Es ist undenkbar, dass der Hersteller des Motors oder des Getriebes den Autokauf durch ständig komplexer werdende Technikdetails, die alle irgendwo im Verkaufsprospekt zu finden sind, zum Erlebnis für hartgesottene KFZ-Profis werden lässt. Im IT-Umfeld wird hingegen von Kunden bei der Kaufentscheidung erwartet, dass sie all die Daten und Funktionen der einzelnen Bauteile verstehen und beurteilen können. So ein bisschen macht Vision damit Schluss, da sich die verwirrenden Details hinter dem Vision-Sticker verstecken.
Aber mal im Ernst: Nur weil die Notebookhersteller anstelle eines x-beliebigen anderen AMD-Logos jetzt das knallrote Vision-Logo aufs Gerät kleben, hält noch längst keine Erleuchtung Einzug beim Kunden. Denn neben dem Vision-Bapperl finden sich noch zig andere Logos: Designed for Windows XYZ, DLNA, WLAN-sonstwas kompatibel, SRS TruSound und so weiter und so fort. Dem Profi sticht sofort das AMD-Logo ins Auge und er erkennt natürlich: Aha, das ist Vision-Basic-Modell, damit kann ich nur surfen und E-Mails schreiben. Für Laien sehen die Sticker aber alle ähnlich vielsagend aus, jedes ist irgendwie genauso wichtig und bunt wie das andere. Und somit löst sich die Aussagekraft der einzelnen Logos wieder in Luft auf.
Wirklich hilfreich wird ein Programm wie Vision erst, wenn wirklich alle Notebooks damit kategorisiert werden. Und das schließt nun mal die Geräte auf Basis der Konkurrenz von Intel & Co. mit ein. Es ist freilich utopisch anzunehmen, dass derart rivalisierende Firmen wie AMD und Intel sich jemals an einen Tisch setzen. Im Sinne des Kunden ist es aber das einzig Sinnvolle. Denn andernfalls kommunizieren Intel & Partner weiterhin nichtssagende Taktfrequenzen und Cachegrößen, wohingegen AMD & Partner lustige Schlagworte die „Ultimate“ oder „Premium“ in Richtung Kunde schleudern. Die Verwirrung wird dadurch sicher nicht kleiner.
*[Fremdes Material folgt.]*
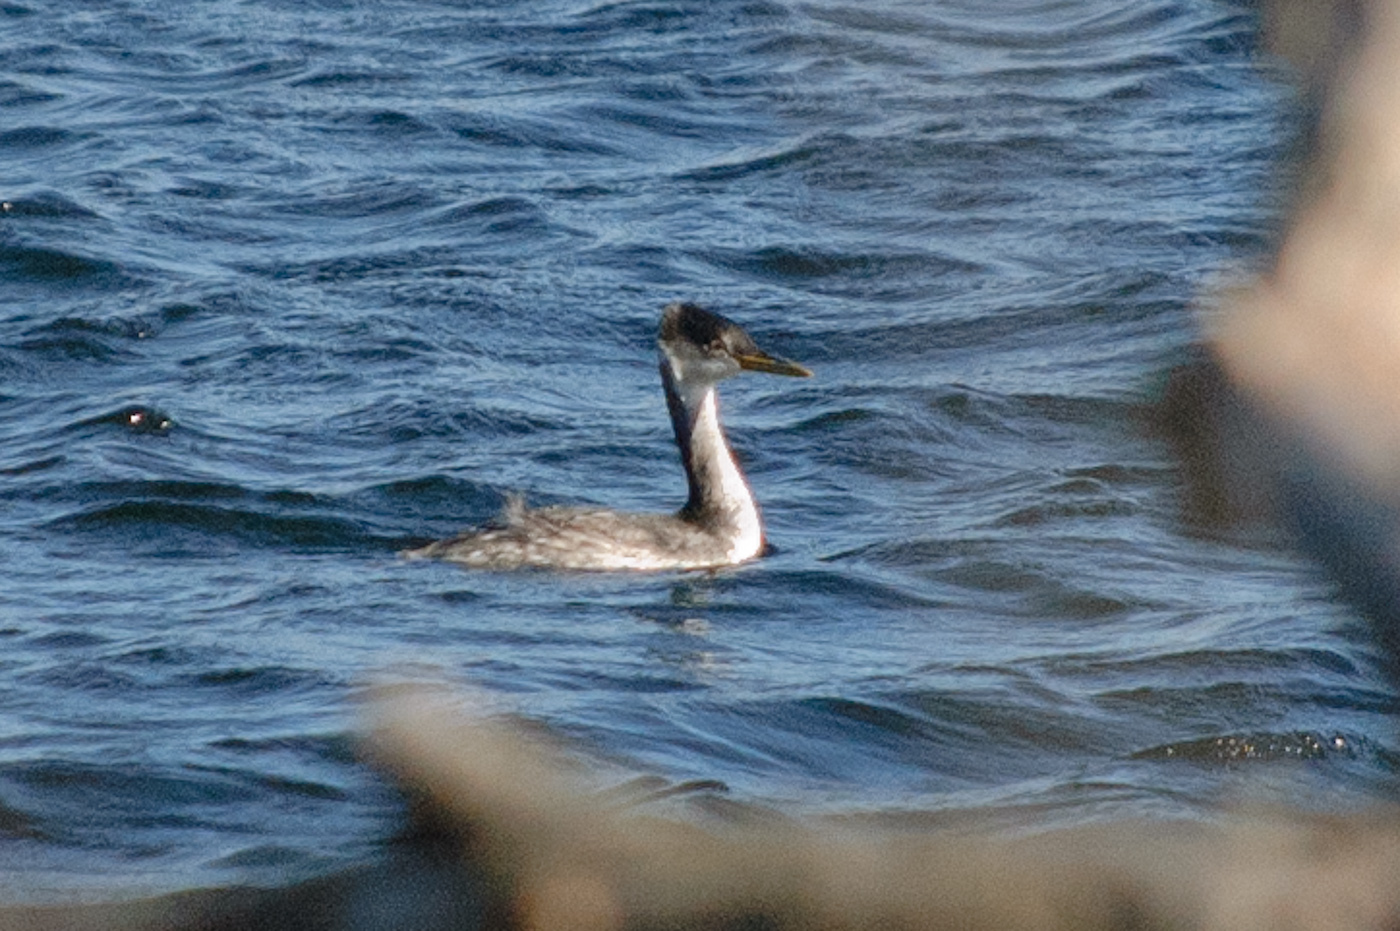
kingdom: Animalia
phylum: Chordata
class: Aves
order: Podicipediformes
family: Podicipedidae
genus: Podiceps
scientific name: Podiceps grisegena
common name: Red-necked grebe
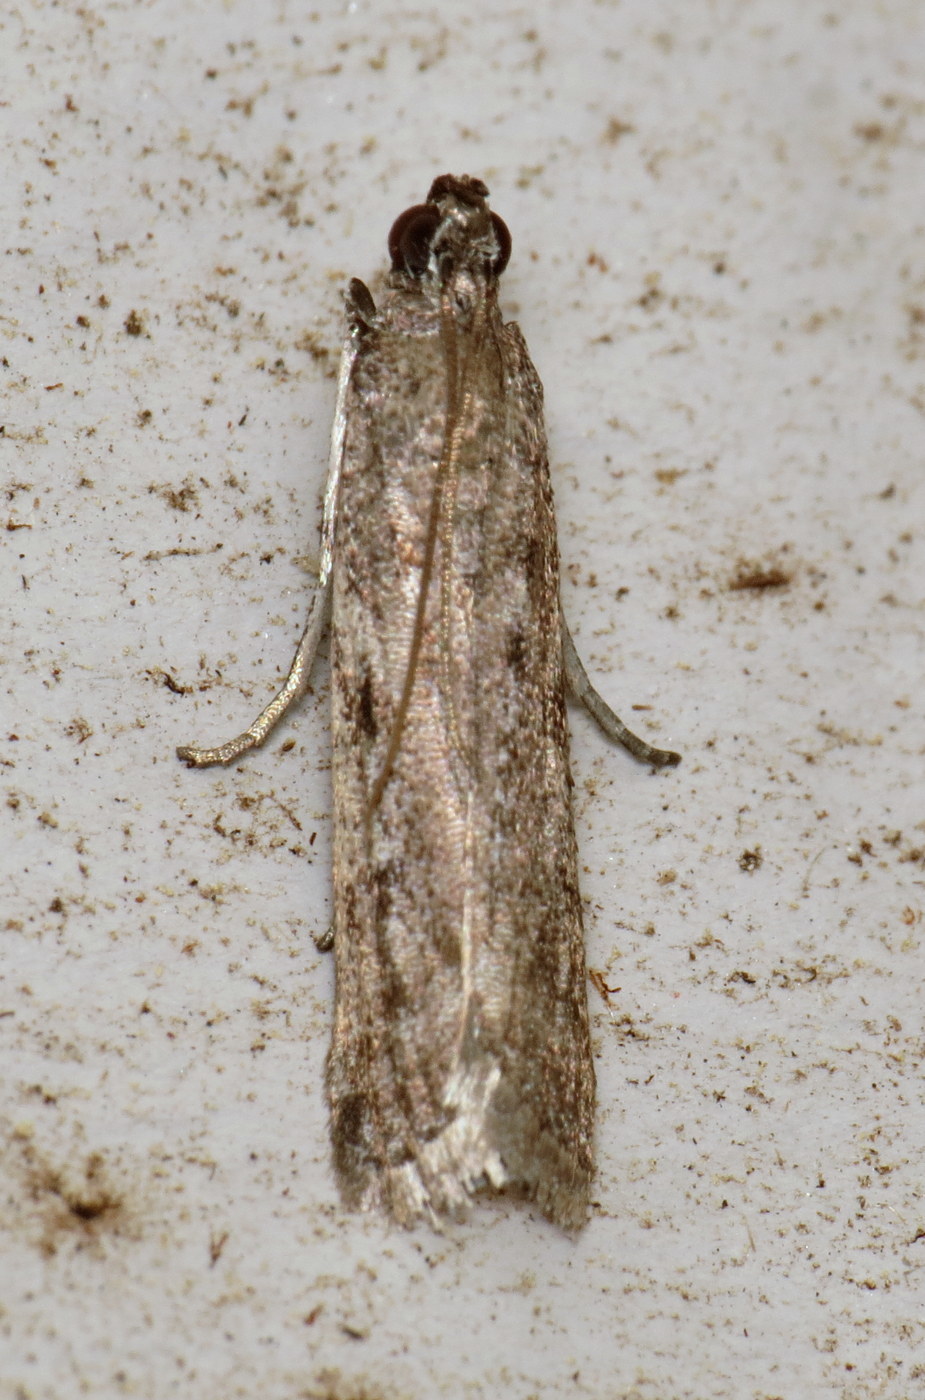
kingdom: Animalia
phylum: Arthropoda
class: Insecta
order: Lepidoptera
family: Pyralidae
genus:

Völlig unklar ist auch, was eigentlich mit langsam alternden Geräten passiert: Was heute „Ultimate“ ist, wird morgen wohl nur noch „Premium“ sein können. Schließlich hört AMD ja nicht auf, die Leistung von CPU, Chipsatz und Grafikchip voran zu treiben. Was aber passiert mit den Vorgängermodellen, wenn neue „Vision-Premium“-Notebooks auf den Markt kommen? Muss der Händler die Logos alle von Hand wegzupfen? Muss er die Geräte verschämt über die Resterampe verschleudern, damit das Image der neuen Vision-Geräte nicht unter vermeintlich veralteter Hardware leidet?
So pfiffig und kundenfreundlich die Idee hinter Vision auf den ersten Blick scheint, so fraglich ist der Nutzen des Programms nach dem zweiten Blick. Natürlich sind Nichtstun und den Kunden weiterhin mit Technik-Kauderwelsch verwirren keine Alternativen. Aber anstatt wiedermal im Alleingang mit einem neuen Logo nach vorn zu preschen, hätte AMD es vielleicht besser mit einem industrieweiten Ansatz versuchen sollen.